1. L’héritage du siècle des Lumières

La naissance d’une conscience nationale

Malgré la fragmentation politique de la péninsule, placée depuis les traités de 1713 sous l’hégémonie autrichienne, le XVIIIe siècle fait circuler une culture largement influencée par les penseurs français et britanniques. L’Italie peut ainsi s’insérer dans le vaste mouvement des Lumières qui, dans l’ensemble du continent, cherche à remédier à l’inadaptation de l’Ancien Régime aux nouvelles conditions sociales. Des expériences particulièrement réussies de despotisme éclairé s’effectuent dans les États contrôlés par l’Autriche et à Naples. Le toscan, promu au rang de langue de culture, est le véhicule d’une abondante littérature, essentiellement tournée vers les sciences politiques, l’économie et le droit. Imbus des doctrines jansénistes, les réformateurs rêvent de monarchies autoritaires, contrôlant le pouvoir temporel de l’Église, appliquant la tolérance et la raison à l’art de gouverner et recherchant, dans une vue un peu abstraite et ingénument optimiste du progrès, «le maximum de bonheur pour le plus grand nombre des peuples».

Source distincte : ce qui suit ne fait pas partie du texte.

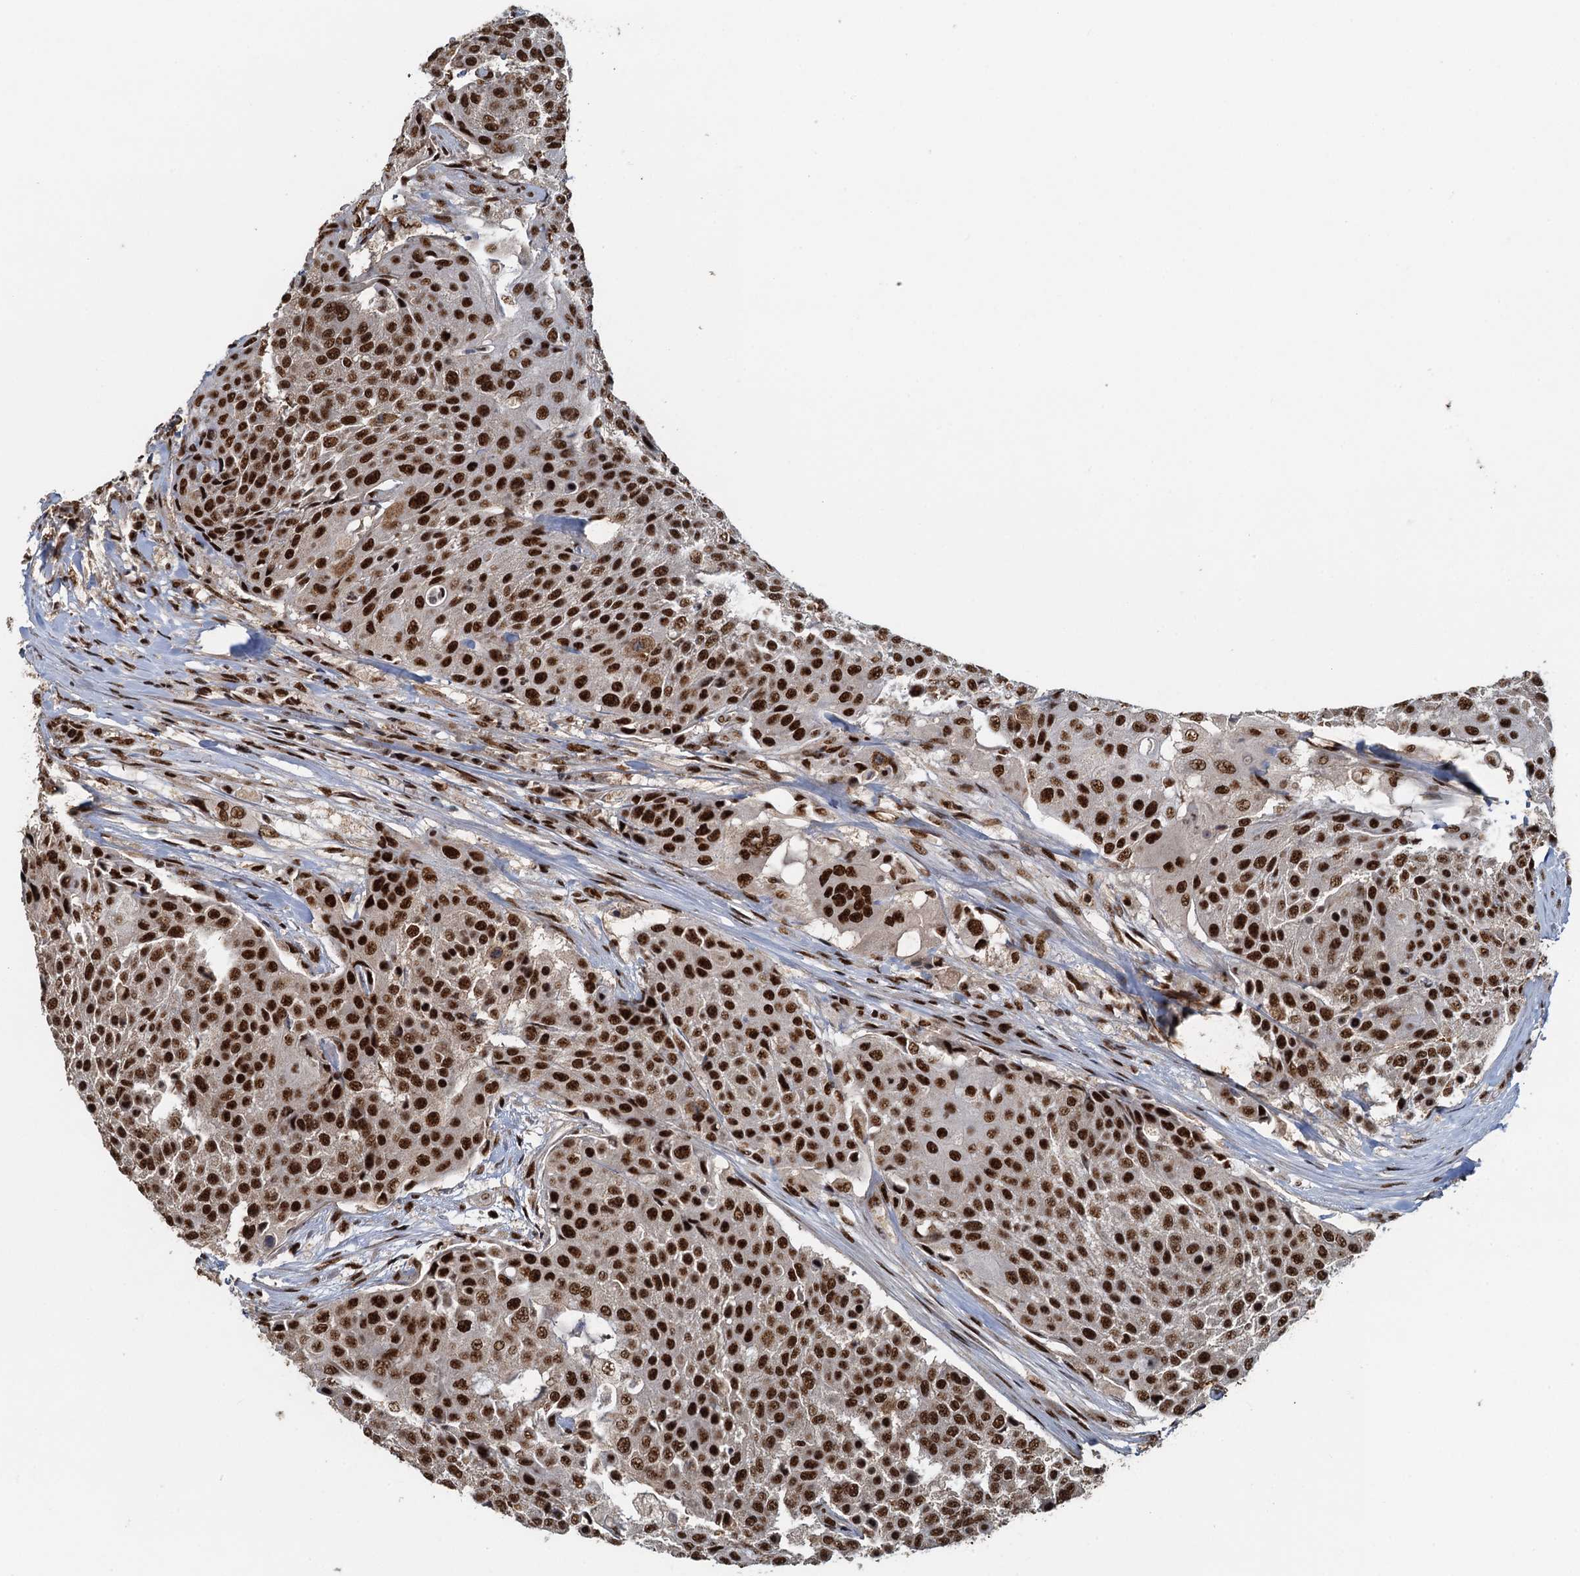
{"staining": {"intensity": "strong", "quantity": ">75%", "location": "nuclear"}, "tissue": "urothelial cancer", "cell_type": "Tumor cells", "image_type": "cancer", "snomed": [{"axis": "morphology", "description": "Urothelial carcinoma, High grade"}, {"axis": "topography", "description": "Urinary bladder"}], "caption": "This is a photomicrograph of immunohistochemistry staining of urothelial carcinoma (high-grade), which shows strong staining in the nuclear of tumor cells.", "gene": "ZC3H18", "patient": {"sex": "female", "age": 63}}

Les milieux éclairés, qui se recrutent dans le patriciat et la bourgeoisie des villes, collaborent avec les souverains, mais la masse des Italiens, aux prises avec une paupérisation croissante, reste à l’écart de ce mouvement intellectuel. La législation «illuministe», de caractère empirique et pratique, avait, dans les dernières décennies du XVIIIe siècle, à la fois renforcé l’absolutisme et atténué l’archaïsme de l’Ancien Régime et le poids du système féodal. Mais, devant la crise qui aboutira à la révolution de 1789, les monarques italiens avaient arrêté le cours des réformes et étaient revenus à des positions conservatrices.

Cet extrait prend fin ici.